Following flooding in Tanzania’s central Dodoma region in March 2014, which caused several deaths and destruction, including the derailment of a train , further flooding has occurred, this time in the coastal city of Dar es Salaam.
A storm warning was issued by the Tanzania Meteorology Agency (TMA) on Friday 11 April, advising residents of the coastal and southern regions of the country, including suburbs of Dar es Salaam, to expect three days of heavy rainfall, leading to flooding in some areas. Rainfall exceeding 50mm (2”) in 24 hours was forecast, along with storm surges exceeding 2m (6ft)
TMA Acting Director-General, Dr Agnes Kijazi, said that the ongoing rains are normal for the wet season that lasts through to May, but that higher than average rainfall can be expected until Monday.
Rainfall of 131mm (5.1”) in 24 hours was recorded at the airport and 135mm (5.3”) at the port of Dar es Salaam over the weekend.
On Saturday, the Mpiji Bridge at Bunju B in Kinondoni district was washed away by floodwaters, stranding passengers and tourists headed for Bagamoyo, north of Dar es Salaam, while the road linking Chanika and Mbagala was rendered impassable.
The floods in Dar Es Salaam are crazy! pic.twitter.com/1nzMhhBOkX
— Alan Kasujja – BBC (@kasujja) April 13, 2014
Tanzanian Minister of Works John Magufuli and Dar es Salaam Regional Commissioner Said Meck Sadick visited the site of the bridge wash-away to establish the extent of the damage caused by torrential rains that started on Friday.

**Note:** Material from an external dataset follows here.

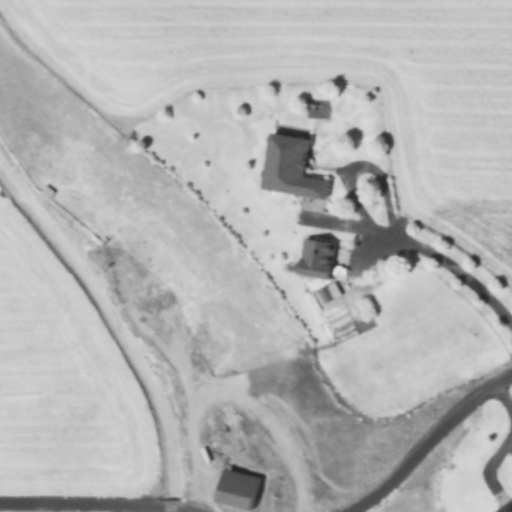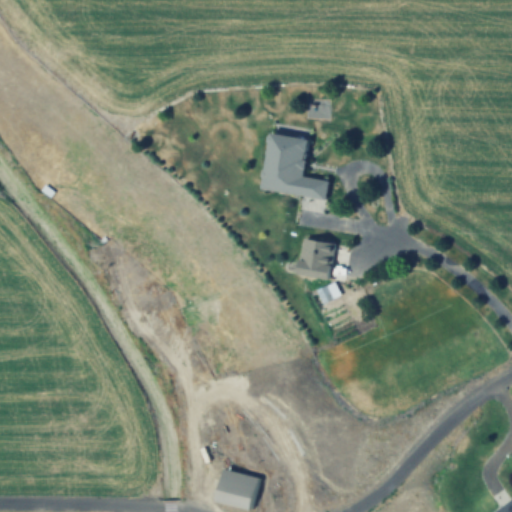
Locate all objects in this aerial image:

“We have been here since morning and we have seen the extent of damage on the road. At around 8am only three metres (10ft) of the tarmac had been washed away … but by 1pm about 30 metres (100ft) of the tarmac had already been destroyed … and the damage continues,” the Minister said.
He announced that the new Bagamoyo road would be closed for two days to pave the way for reconstruction of the Mpiji Bridge, and urged bus operators and private vehicle owners travelling to Bagamoyo to use the feeder roads that pass through Bunju via Kibaha.
Speaking on the death toll caused by the rains Sadick said initial reports showed that at least eight people had died in the Dar es Salaam environs, seven of whom were swept away by floodwaters as they attempted to cross swollen rivers. Reports indicate that five of the dead were children, and it has also been reported elsewhere that the death toll may be up to ten people.
Dar Rapid Transit (DART) project manager with China Civil Engineering Construction Corporation (CCECC) Tanzania, Li Qiaojia said the company had lost US$30,000 worth of equipment to the floods.
Meanwhile, in central Tanzania, hundreds of people were displaced earlier in the week by floods in villages near Bukoba, Kagera Region after heavy rainfall estimated at 65mm (2.5”) triggered floods that destroyed 50 houses.